Week 2: Keep Your Program Data Useful
- Monday: Confirm that all programs have a period cost. If period costs are not being entered consistently, decide on two internal communication steps you can take to change that.
- Tuesday: Review your program tags. Are they meaningful and being used consistently?
- Wednesday: Archive any programs no longer in use.
- Thursday: Check channel statuses. Update statuses, and then delete any that shouldn’t exist.
- Friday: Take 5 minutes to delete any test programs you’ve made and no longer need.
Week 3: Update Record Data
- Monday: Create a program to standardize fields for function and seniority based on title.
- Tuesday: If you are not yet using a vendor to enrich your account data, brainstorm your questions and then spend 10 minutes researching vendors. Schedule time to do more later.
- Wednesday: Review your forms. Do they use consistent fields and picklist values? Identify picklist values you would like to standardize across forms.
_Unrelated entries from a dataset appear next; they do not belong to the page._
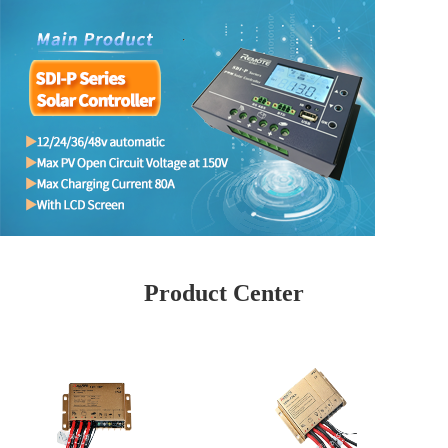
Product Center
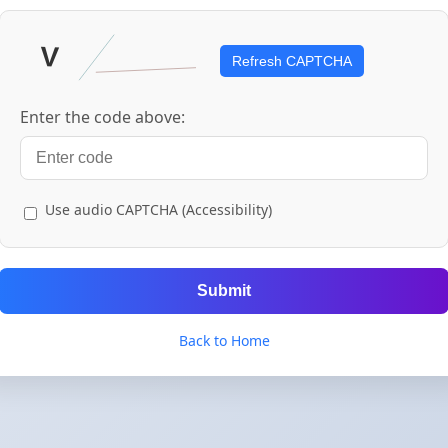
Refresh CAPTCHA
Enter the code above:
Use audio CAPTCHA (Accessibility)
Submit
Back to Home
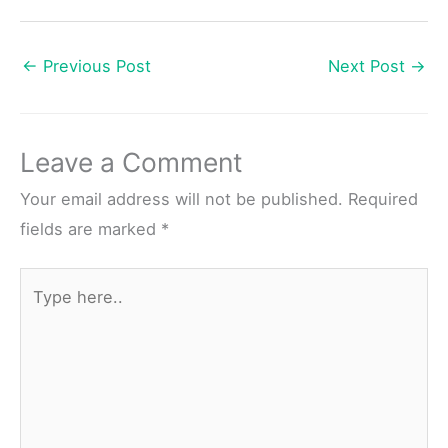
←
Previous Post
Next Post
→
Leave a Comment
Your email address will not be published.
Required
fields are marked
*
Type
here..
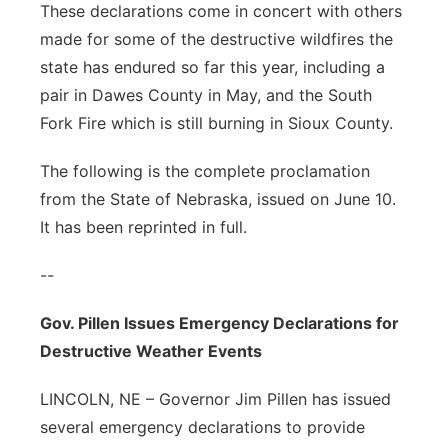
These declarations come in concert with others
made for some of the destructive wildfires the
state has endured so far this year, including a
pair in Dawes County in May, and the South
Fork Fire which is still burning in Sioux County.
The following is the complete proclamation
from the State of Nebraska, issued on June 10.
It has been reprinted in full.
--
Gov. Pillen Issues Emergency Declarations for
Destructive Weather Events
LINCOLN, NE – Governor Jim Pillen has issued
several emergency declarations to provide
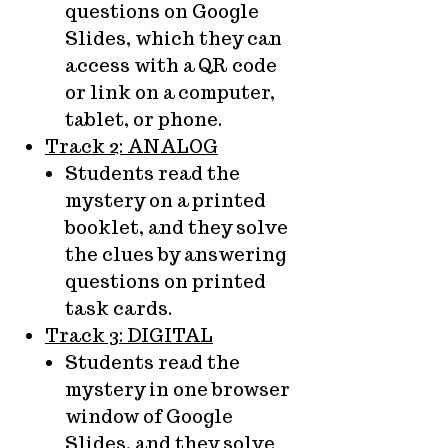
questions on Google
Slides, which they can
access with a QR code
or link on a computer,
tablet, or phone.
Track 2: ANALOG
Students read the
mystery on a printed
booklet, and they solve
the clues by answering
questions on printed
task cards.
Track 3: DIGITAL
Students read the
mystery in one browser
window of Google
Slides, and they solve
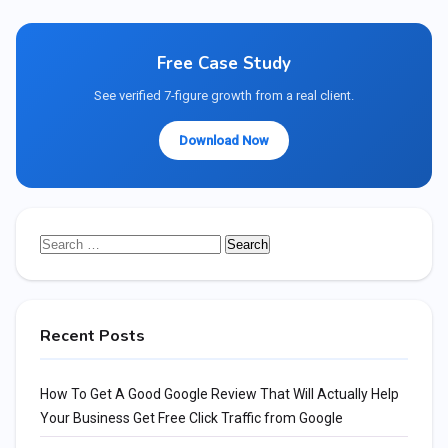
Free Case Study
See verified 7-figure growth from a real client.
Download Now
Search
for:
Recent Posts
How To Get A Good Google Review That Will Actually Help
Your Business Get Free Click Traffic from Google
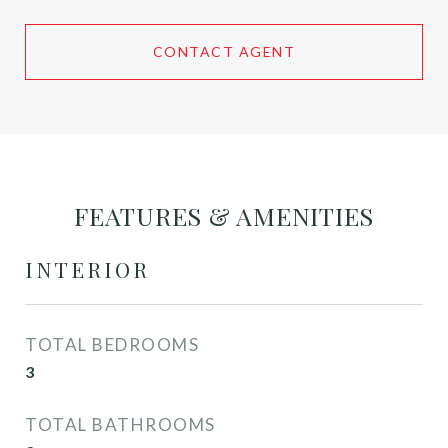
CONTACT AGENT
FEATURES & AMENITIES
INTERIOR
TOTAL BEDROOMS
3
TOTAL BATHROOMS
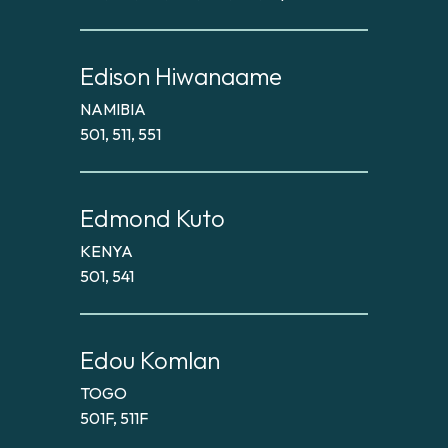
Edison Hiwanaame
NAMIBIA
501, 511, 551
Edmond Kuto
KENYA
501, 541
Edou Komlan
TOGO
501F, 511F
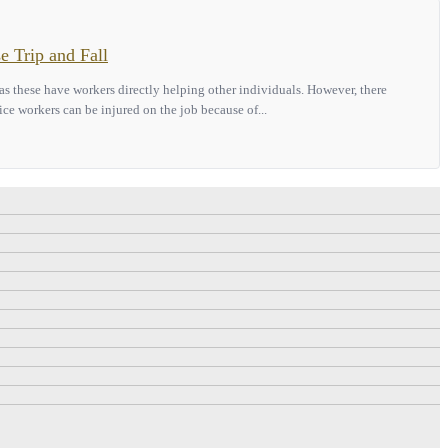
e Trip and Fall
 as these have workers directly helping other individuals. However, there
ice workers can be injured on the job because of...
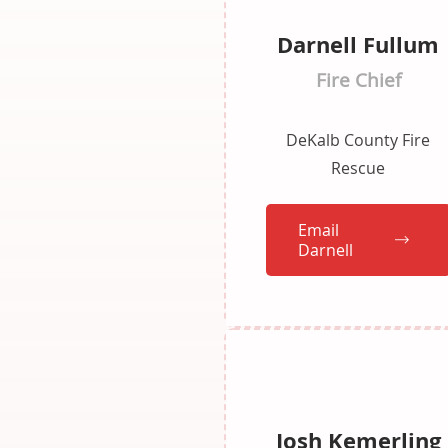
Darnell Fullum
Fire Chief
DeKalb County Fire
Rescue
Email
Darnell
Josh Kemerling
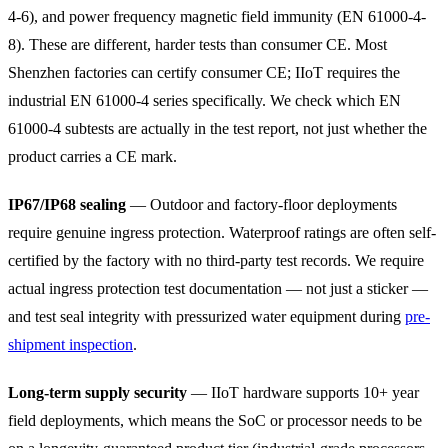
4-6), and power frequency magnetic field immunity (EN 61000-4-
8). These are different, harder tests than consumer CE. Most
Shenzhen factories can certify consumer CE; IIoT requires the
industrial EN 61000-4 series specifically. We check which EN
61000-4 subtests are actually in the test report, not just whether the
product carries a CE mark.
IP67/IP68 sealing
— Outdoor and factory-floor deployments
require genuine ingress protection. Waterproof ratings are often self-
certified by the factory with no third-party test records. We require
actual ingress protection test documentation — not just a sticker —
and test seal integrity with pressurized water equipment during
pre-
shipment inspection
.
Long-term supply security
— IIoT hardware supports 10+ year
field deployments, which means the SoC or processor needs to be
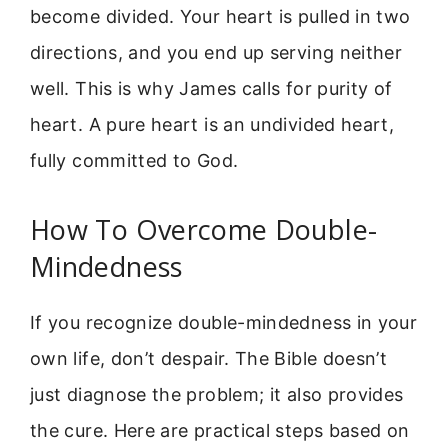
become divided. Your heart is pulled in two
directions, and you end up serving neither
well. This is why James calls for purity of
heart. A pure heart is an undivided heart,
fully committed to God.
How To Overcome Double-
Mindedness
If you recognize double-mindedness in your
own life, don’t despair. The Bible doesn’t
just diagnose the problem; it also provides
the cure. Here are practical steps based on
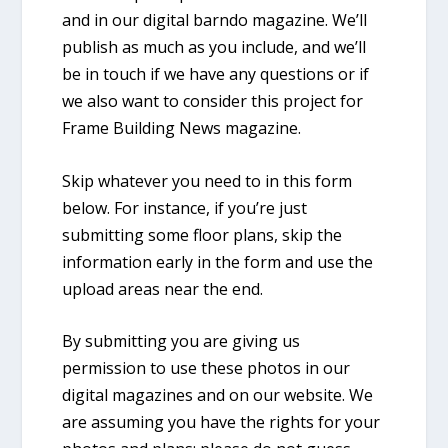
and in our digital barndo magazine. We’ll
publish as much as you include, and we’ll
be in touch if we have any questions or if
we also want to consider this project for
Frame Building News magazine.
Skip whatever you need to in this form
below. For instance, if you’re just
submitting some floor plans, skip the
information early in the form and use the
upload areas near the end.
By submitting you are giving us
permission to use these photos in our
digital magazines and on our website. We
are assuming you have the rights for your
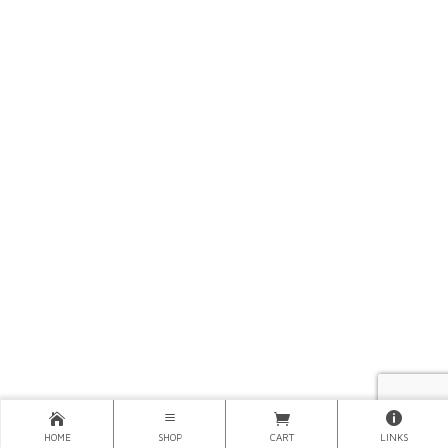
HOME
SHOP
CART
LINKS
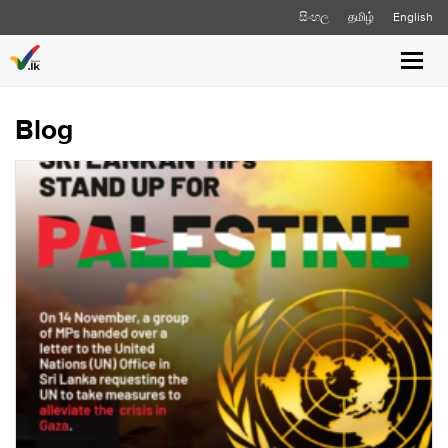
සිංහල
தமிழ்
English
Toggl
navig
Blog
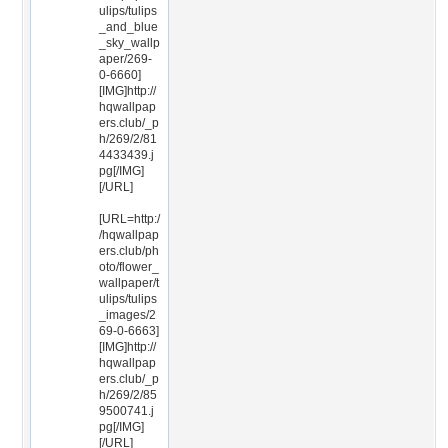
ulips/tulips
_and_blue
_sky_wallp
aper/269-
0-6660]
[IMG]http://
hqwallpap
ers.club/_p
h/269/2/81
4433439.j
pg[/IMG]
[/URL]
[URL=http:/
/hqwallpap
ers.club/ph
oto/flower_
wallpaper/t
ulips/tulips
_images/2
69-0-6663]
[IMG]http://
hqwallpap
ers.club/_p
h/269/2/85
9500741.j
pg[/IMG]
[/URL]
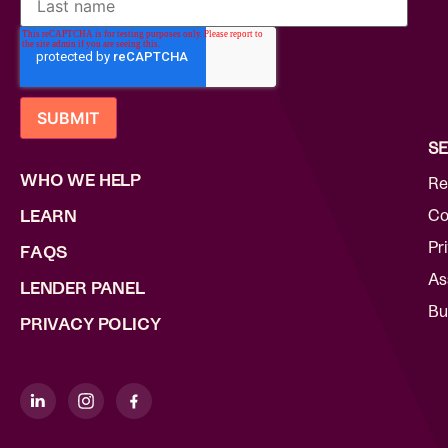
SE
WHO WE HELP
Re
Co
LEARN
Pr
FAQS
As
LENDER PANEL
Bu
PRIVACY POLICY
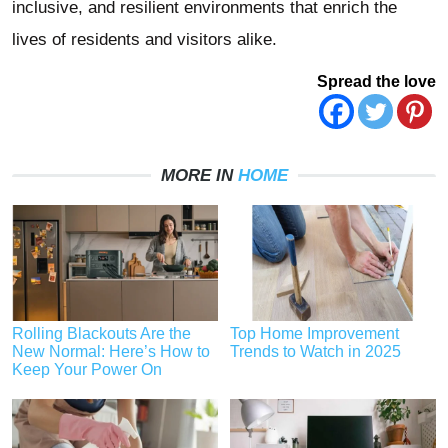
inclusive, and resilient environments that enrich the
lives of residents and visitors alike.
Spread the love
MORE IN
HOME
Rolling Blackouts Are the
Top Home Improvement
New Normal: Here’s How to
Trends to Watch in 2025
Keep Your Power On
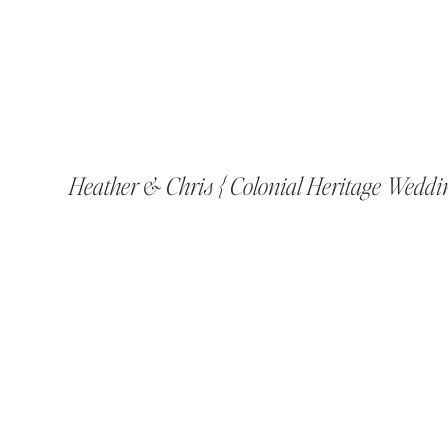
Heather & Chris { Colonial Heritage Weddi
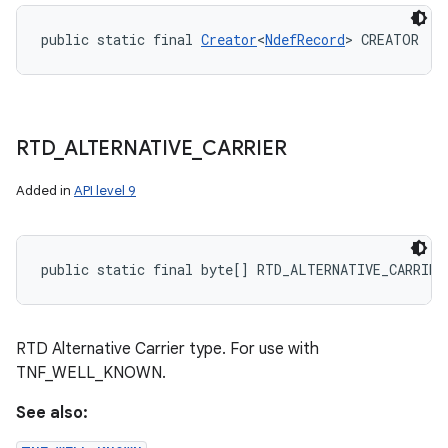
public static final 
Creator
<
NdefRecord
> CREATOR
RTD
_
ALTERNATIVE
_
CARRIER
Added in
API level 9
public static final byte[] RTD_ALTERNATIVE_CARRIER
RTD Alternative Carrier type. For use with
TNF_WELL_KNOWN.
See also:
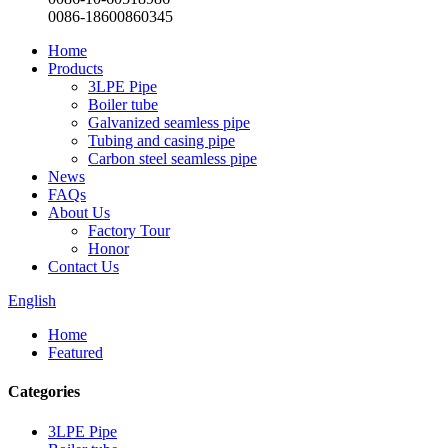
0086-18600860345
Home
Products
3LPE Pipe
Boiler tube
Galvanized seamless pipe
Tubing and casing pipe
Carbon steel seamless pipe
News
FAQs
About Us
Factory Tour
Honor
Contact Us
English
Home
Featured
Categories
3LPE Pipe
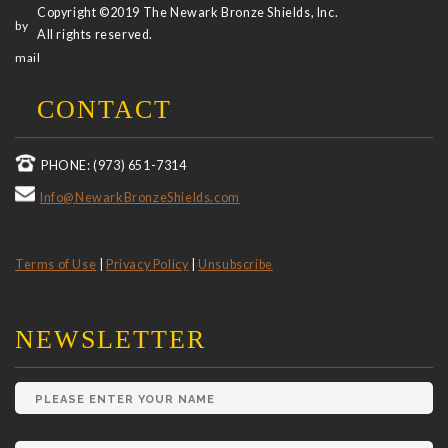
Copyright ©2019 The Newark Bronze Shields, Inc.
All rights reserved.
CONTACT
PHONE: (973) 651-7314
Info@NewarkBronzeShields.com
Terms of Use
|
Privacy Policy
|
Unsubscribe
NEWSLETTER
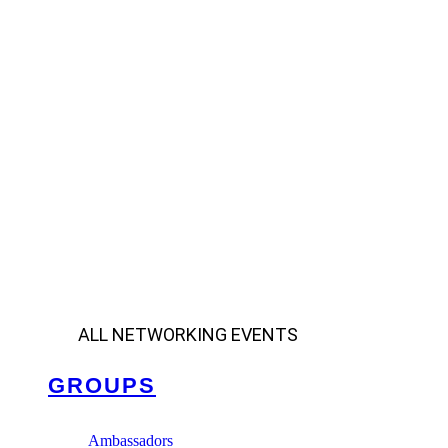
ALL NETWORKING EVENTS
GROUPS
Ambassadors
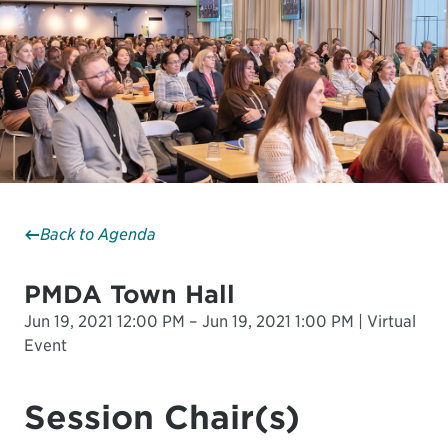
Back to Agenda
PMDA Town Hall
Jun 19, 2021 12:00 PM – Jun 19, 2021 1:00 PM | Virtual
Event
Session Chair(s)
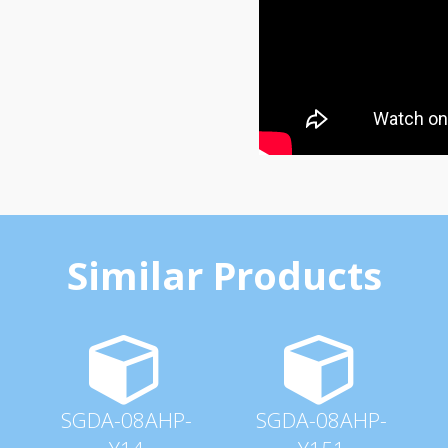
Similar Products
SGDA-08AHP-
SGDA-08AHP-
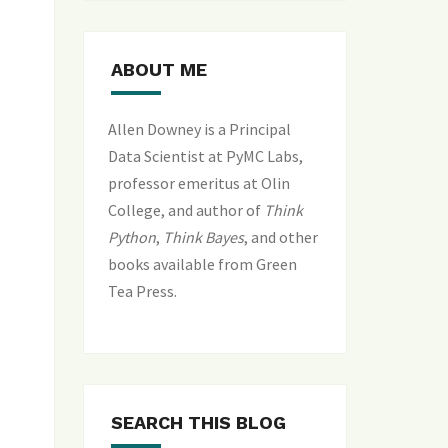
ABOUT ME
Allen Downey is a Principal
Data Scientist at PyMC Labs,
professor emeritus at Olin
College, and author of
Think
Python
,
Think Bayes
, and
other
books available from Green
Tea Press
.
SEARCH THIS BLOG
- Thursday: Confirm that all records have an acquisition program and date. If not, update.
- Friday: Create a program to standardize state and country data in Marketo and in your CRM. While you are at it, standardize city names like “NYC” and “Philly” as well.
Week 4: Stress Test Your Strategy
- Monday: How accurate is your lead source data? If you are tracking UTMs, do you always do so consistently? Jot down one step you could take this week to improve.
- Tuesday: Do a quick thumb-o-meter with your sales team. How much do they trust that MQLs are really qualified? Ask for any insights they’ve had into your lead scoring accuracy.
- Wednesday: Can you easily report on how quickly MQLs are accepted by sales? If not, figure out if the challenge is in data collection, data structure, or process adoption.
- Thursday: Take a critical look at your team’s KPIs with a trusted team member. What burning questions aren’t being answered because you don’t yet have the data? Brainstorm database changes that could make those questions easier to answer.
- Friday: Document the improvements you’ve made so far and any challenge areas you’ve uncovered. Do something nice for anyone who helped you get this far—yourself included!
Data quality is an ongoing process, but your database is already cleaner than it was when you started. Staying on top of the little things—and identifying any major gaps—can help you and your bosses sleep easy, knowing that the analytics driving decisions are closely aligned with reality.